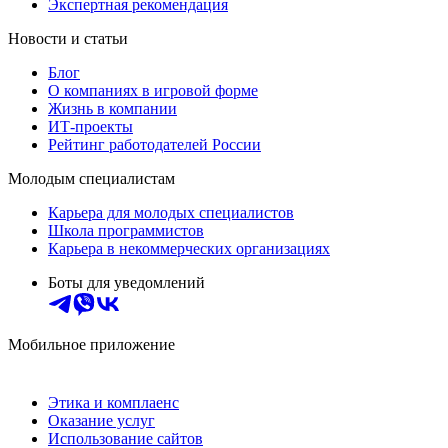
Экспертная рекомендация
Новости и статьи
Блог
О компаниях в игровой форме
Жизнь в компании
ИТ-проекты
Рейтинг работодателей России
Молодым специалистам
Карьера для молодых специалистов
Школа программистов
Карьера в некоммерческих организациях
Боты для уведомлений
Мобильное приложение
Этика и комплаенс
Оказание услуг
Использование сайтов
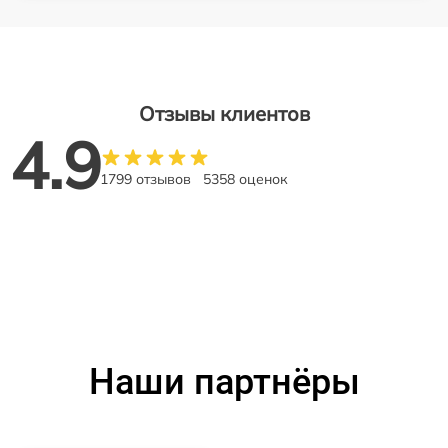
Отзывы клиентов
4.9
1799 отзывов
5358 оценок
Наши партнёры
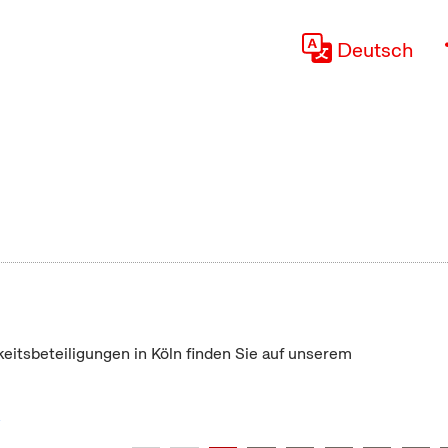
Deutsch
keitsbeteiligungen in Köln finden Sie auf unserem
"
---
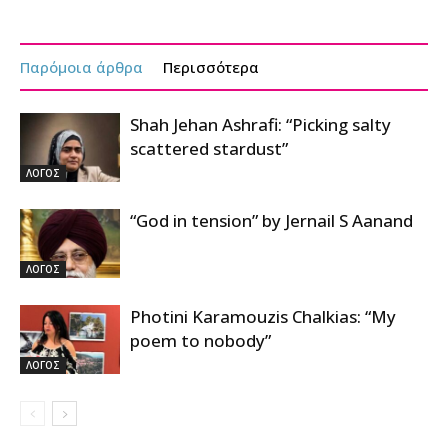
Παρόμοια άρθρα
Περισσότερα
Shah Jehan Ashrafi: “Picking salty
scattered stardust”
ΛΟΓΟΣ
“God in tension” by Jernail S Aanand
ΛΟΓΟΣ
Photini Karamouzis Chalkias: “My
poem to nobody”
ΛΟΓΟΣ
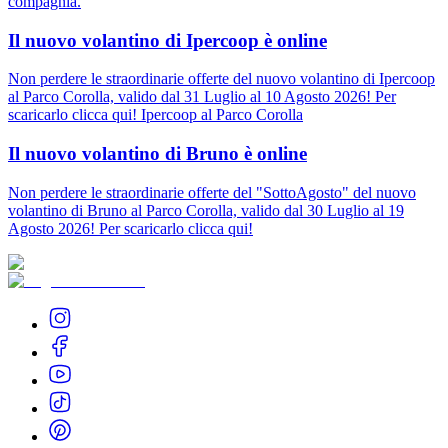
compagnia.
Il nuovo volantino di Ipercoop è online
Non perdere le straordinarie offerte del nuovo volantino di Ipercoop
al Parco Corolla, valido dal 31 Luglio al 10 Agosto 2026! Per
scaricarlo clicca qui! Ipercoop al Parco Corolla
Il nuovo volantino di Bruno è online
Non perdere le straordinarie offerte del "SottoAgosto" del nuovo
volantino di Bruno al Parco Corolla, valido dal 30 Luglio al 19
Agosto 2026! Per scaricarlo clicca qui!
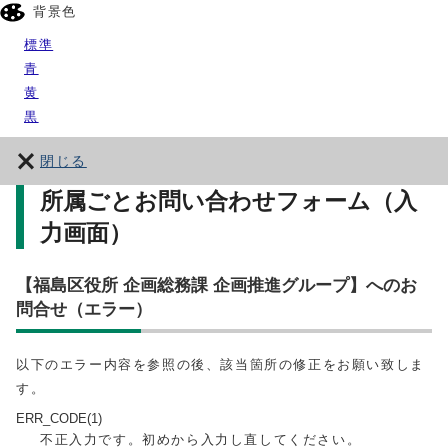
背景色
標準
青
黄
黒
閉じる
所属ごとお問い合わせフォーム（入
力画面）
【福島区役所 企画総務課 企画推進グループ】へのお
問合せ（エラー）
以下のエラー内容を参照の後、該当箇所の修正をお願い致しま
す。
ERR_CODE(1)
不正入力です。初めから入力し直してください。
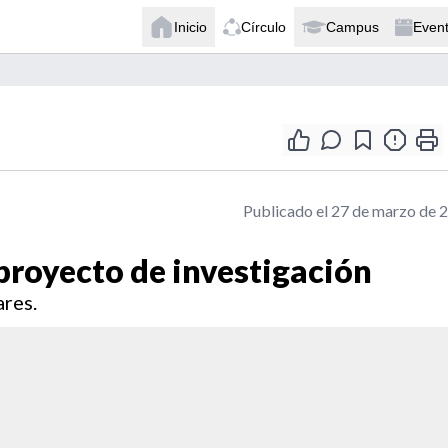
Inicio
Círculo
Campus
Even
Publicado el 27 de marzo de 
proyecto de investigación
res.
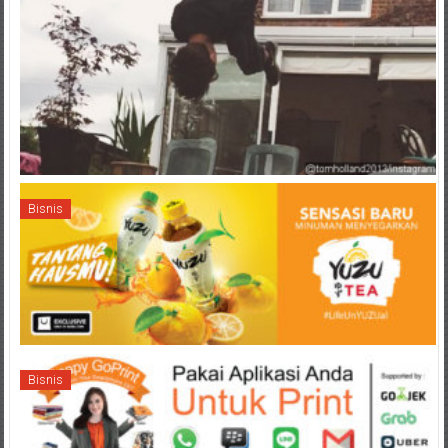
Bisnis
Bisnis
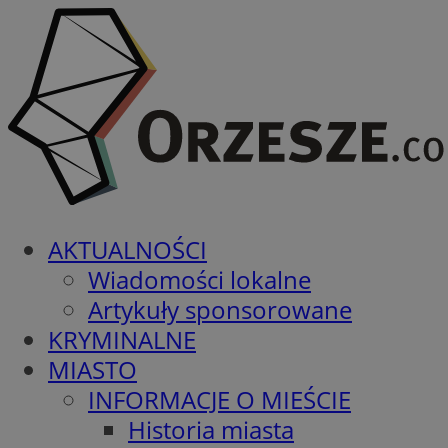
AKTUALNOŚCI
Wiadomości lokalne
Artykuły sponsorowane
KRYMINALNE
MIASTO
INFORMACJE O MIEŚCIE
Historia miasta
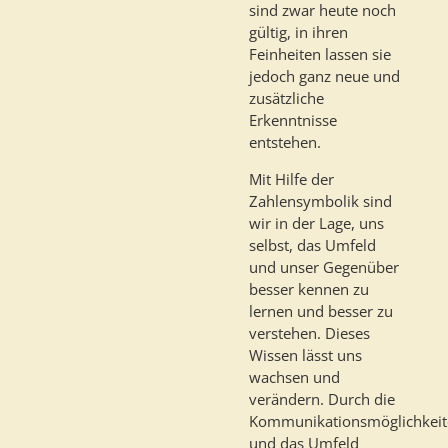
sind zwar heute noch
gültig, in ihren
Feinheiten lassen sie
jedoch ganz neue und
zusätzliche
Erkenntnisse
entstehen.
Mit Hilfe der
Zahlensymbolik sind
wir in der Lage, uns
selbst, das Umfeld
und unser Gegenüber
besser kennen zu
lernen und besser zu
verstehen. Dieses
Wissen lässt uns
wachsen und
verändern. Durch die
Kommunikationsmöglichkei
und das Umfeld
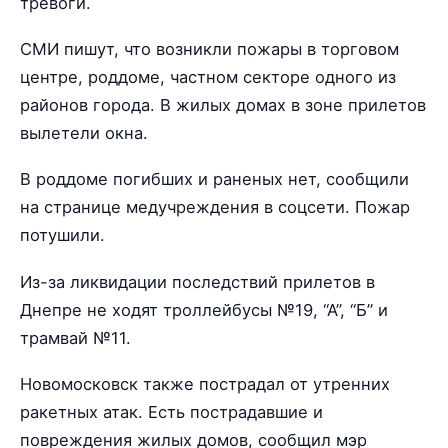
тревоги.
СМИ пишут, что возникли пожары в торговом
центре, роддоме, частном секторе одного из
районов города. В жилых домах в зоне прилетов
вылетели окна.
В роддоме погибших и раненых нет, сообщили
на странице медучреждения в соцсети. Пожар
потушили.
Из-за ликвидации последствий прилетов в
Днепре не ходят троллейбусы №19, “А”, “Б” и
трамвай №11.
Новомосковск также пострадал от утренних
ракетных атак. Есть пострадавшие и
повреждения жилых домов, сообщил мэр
...
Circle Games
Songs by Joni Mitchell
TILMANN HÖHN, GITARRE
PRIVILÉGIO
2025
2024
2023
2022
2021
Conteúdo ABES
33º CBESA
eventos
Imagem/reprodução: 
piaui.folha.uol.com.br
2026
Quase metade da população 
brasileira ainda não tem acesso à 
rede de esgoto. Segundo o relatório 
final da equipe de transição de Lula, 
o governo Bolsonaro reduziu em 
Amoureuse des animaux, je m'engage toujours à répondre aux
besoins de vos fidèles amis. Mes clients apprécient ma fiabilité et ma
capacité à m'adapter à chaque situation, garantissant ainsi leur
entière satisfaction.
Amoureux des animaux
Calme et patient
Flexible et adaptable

→ **HOW TO COMPLETE THIS TASK**
Above are some entries; copy exactly the lines from the line with "und unser Gegenüber" through the line with "повреждения жилых домов, сообщил мэр", both included, but none of the pictures.

→ **EXERCISE RESPONSE**
und unser Gegenüber
besser kennen zu
lernen und besser zu
verstehen. Dieses
Wissen lässt uns
wachsen und
verändern. Durch die
Kommunikationsmöglichkei
und das Umfeld
тревоги.
СМИ пишут, что возникли пожары в торговом
центре, роддоме, частном секторе одного из
районов города. В жилых домах в зоне прилетов
вылетели окна.
В роддоме погибших и раненых нет, сообщили
на странице медучреждения в соцсети. Пожар
потушили.
Из-за ликвидации последствий прилетов в
Днепре не ходят троллейбусы №19, “А”, “Б” и
трамвай №11.
Новомосковск также пострадал от утренних
ракетных атак. Есть пострадавшие и
повреждения жилых домов, сообщил мэр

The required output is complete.